Sa population est évaluée à la fin du XVIe siècle à environ 500 habitants, puis à un millier vers 1632 quand Louis XIII rachète la Seigneurie aux Gondi.
La population fait un bond à partir de 1662 quand Louis XIV engage les travaux de transformation du château qui se traduisent par l'arrivée de milliers d'ouvriers, souvent saisonniers, logés dans des baraquements, puis à partir de 1682, année de l'installation de la Cour à Versailles.
A la fin du XVIIe siècle, Versailles devait atteindre 20 000 habitants et était devenu une des villes importantes du royaume (Paris comptait alors environ 500 000 habitants).
La ville continua à se développer jusqu'à la fin du règne de Louis XIV pour atteindre environ 25 000 habitants, mais la mort de Louis XIV en 1715 et la décision du Régent Philippe d'Orléans, de transférer la Cour à Paris provoqua une récession et un reflux de la population de l'ordre de 50 %, provoquant un effondrement du marché immobilier.
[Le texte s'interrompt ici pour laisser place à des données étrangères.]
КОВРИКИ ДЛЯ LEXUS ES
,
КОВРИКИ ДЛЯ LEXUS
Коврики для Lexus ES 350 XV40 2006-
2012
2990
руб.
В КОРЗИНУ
Le retour de la Cour de Louis XV en 1722 provoqua un nouvel afflux de population et de grands travaux d'urbanisme.
La ville s'agrandit encore en 1787 en annexant le village de Montreuil. Elle comptait environ 60 000 habitants à la veille de la Révolution.
La Révolution provoqua à nouveau une chute de moitié de la population qui régressa entre 1790 et 1800 de 60 000 à 25 000 habitants, la ville perdant l'essentiel de ses fonctions politiques et administratives, partiellement compensées par la création de la préfecture de Seine-et-Oise.
Par la suite, la population continue à croître régulièrement au fur et à mesure que l'urbanisation s'étend. Ainsi les quartiers de Clagny et Glatigny se complètent vers la fin du XIXe siècle.
La crise de la Commune en 1871, suivie de l'installation du gouvernement à Versailles, provoque un afflux de Parisiens et une pointe transitoire de population qui augmente brusquement de 40 % pour dépasser 60 000 habitants au recensement de 1872 avant de retomber à 48 000 en 1881.
Après une croissance continue qui culmine à 73 000 habitants en 1936, la guerre de 1939-1945 provoque une nouvelle crise démographique. En 1946, la ville ne compte plus que 70 000 habitants.
Elle s'était littéralement vidée en juin 1940, tombant à environ 10 000 personnes au moment de l'exode.
Par la suite, du fait de l'intense effort de construction des années 1950-1970, la population a de nouveau sensiblement augmenté, atteignant son maximum historique de 94 000 habitants en 1975.
Depuis lors, on constate un tassement, l'urbanisation ne pouvant guère progresser davantage et la densité par logement ayant tendance à diminuer.